Sunday, March 05, 2023

The Winter That Wasn’t!

The summer of 1816 wasn’t!

The summer of 1816 was not like any summer people could remember. Snow fell in New England. Gloomy, cold rains fell throughout Europe. It was cold and stormy and dark - not at all like typical summer weather. Consequently, 1816 became known in Europe and North America as “The Year Without a Summer.”

It was caused by a Mount Tambora eruption in Indonesia, this year it was the winter that wasn’t.

January was ~9.7 degrees above normal at Bradley airport and I had at my house no measurable snowfall. While February was ~5 degrees above normal, We had a couple of brutal days of sub zero nights and below freezing but it quickly bounced up to the 50s in a couple of days. The local television station names storms and here on the last day of February and the last day of winter it is the first named storm of 2022/2023 season… Anthony.

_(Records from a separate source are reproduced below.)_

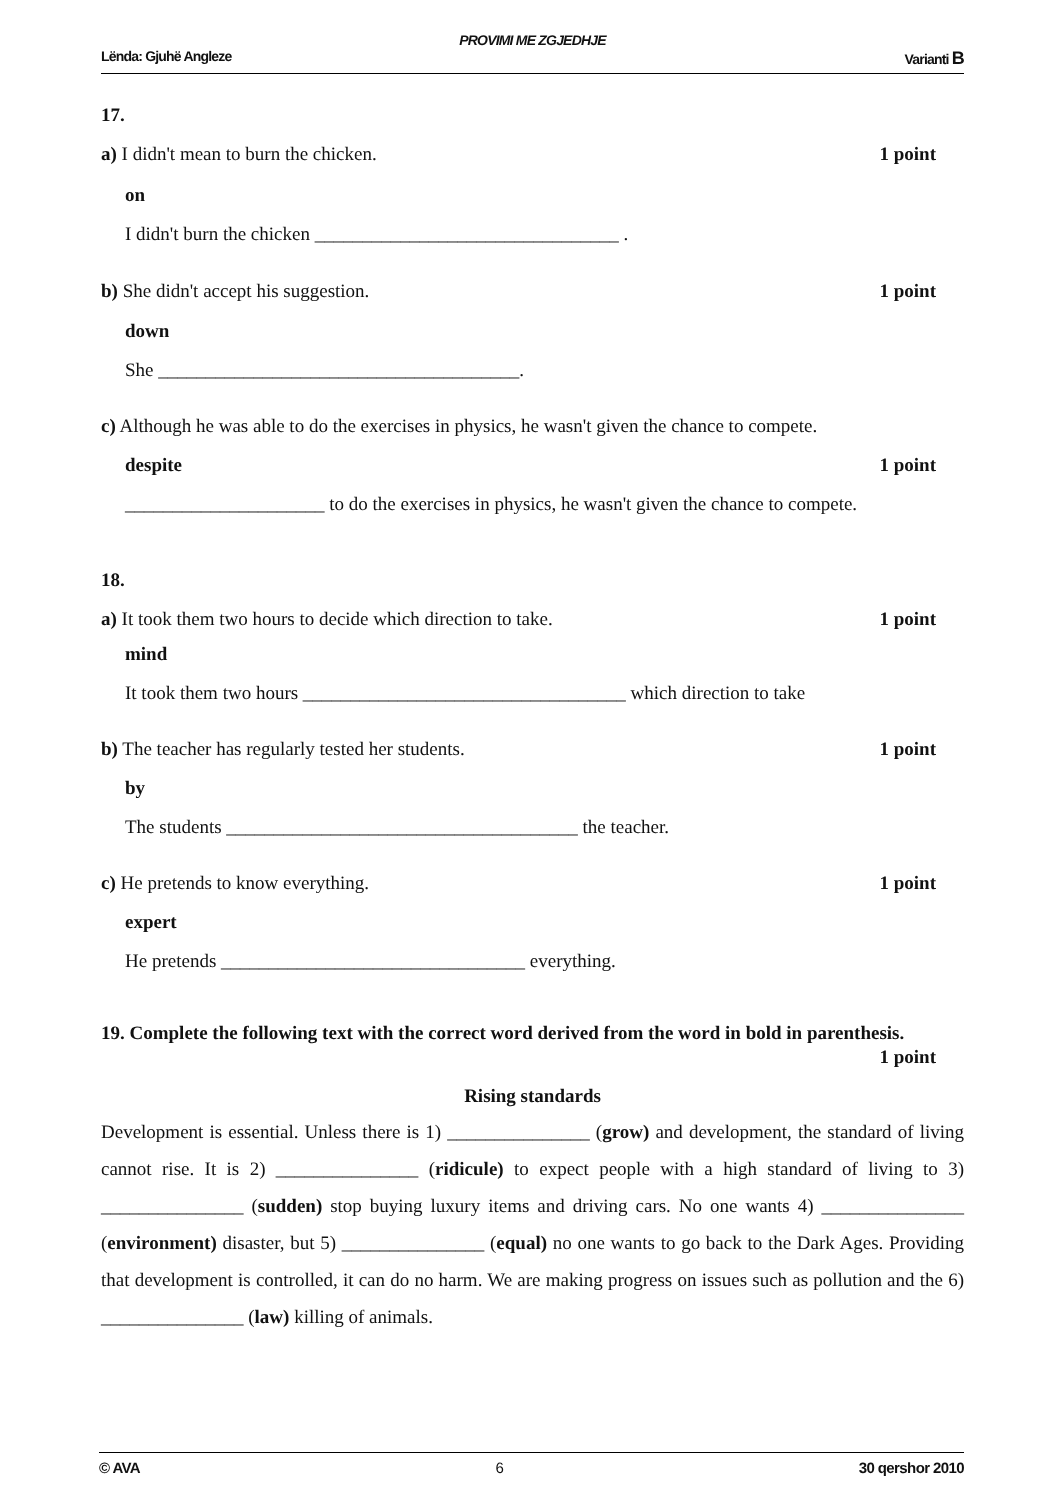PROVIMI ME ZGJEDHJE
Lënda: Gjuhë Angleze Varianti B
17.
a) I didn't mean to burn the chicken. 1 point
on
I didn't burn the chicken ________________________________ .
b) She didn't accept his suggestion. 1 point
down
She ______________________________________.
c) Although he was able to do the exercises in physics, he wasn't given the chance to compete.
despite 1 point
_____________________ to do the exercises in physics, he wasn't given the chance to compete.
18.
a) It took them two hours to decide which direction to take. 1 point
mind
It took them two hours __________________________________ which direction to take
b) The teacher has regularly tested her students. 1 point
by
The students _____________________________________ the teacher.
c) He pretends to know everything. 1 point
expert
He pretends ________________________________ everything.
19. Complete the following text with the correct word derived from the word in bold in parenthesis.
1 point
Rising standards
Development is essential. Unless there is 1) _______________ (grow) and development, the standard of living cannot rise. It is 2) _______________ (ridicule) to expect people with a high standard of living to 3) _______________ (sudden) stop buying luxury items and driving cars. No one wants 4) _______________ (environment) disaster, but 5) _______________ (equal) no one wants to go back to the Dark Ages. Providing that development is controlled, it can do no harm. We are making progress on issues such as pollution and the 6) _______________ (law) killing of animals.
© AVA 6 30 qershor 2010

This winter we never had the ground freeze, the lakes and ponds only froze for week or so and the ice was what we called "punk" ice where the top layer of ice was soft and cloudy, and one week after three days in the single digit temperatures it was back in the 60s, and the ants were out! We had our first measurable snow fall on the last weekend of the month but then it was gone, and on our very last day of winter we had our first plowable snow storm. 

In New Hampshire and Vermont they had warning out to check the ice thickness before going out on the ice, because this year the ice is a lot thinner than normal. The maple sap is running early and they think it will be a meager harvest this year because they need below freezing temperatures at night and warm day to keep the sap flowing.

The good news: the price of natural gas and heating went out of sight but the warm weather resulted in homes needing less energy to keep them warm. The state and towns saved money on highway plowing and fixing potholes.

The bad news: snow plow drivers didn’t make any money. The guy who does my driveway only plowed it once. The warm weather allows invasive insects and plants to come north, the tick and mosquitoes population will explode over the summer. The ground water didn’t get replenished, all the rain just runs off and doesn’t sink into the ground. The orchards are worrying that the fruit trees will bud too early and be killed by a late frost.

While it wasn't a tropical paradise you didn't have to navigate snowy roads and sidewalks. I only wore my winter parka a couple of times and wore a car coat. I read one article that compared the our Connecticut weather to what Washington DC usually has for a normal winter.


What will the spring and summer bring?

Will we be roasting? Or a cool summer to balance out the high temperature this winter?

Will the drought stay busted or we have a wet spring and summer?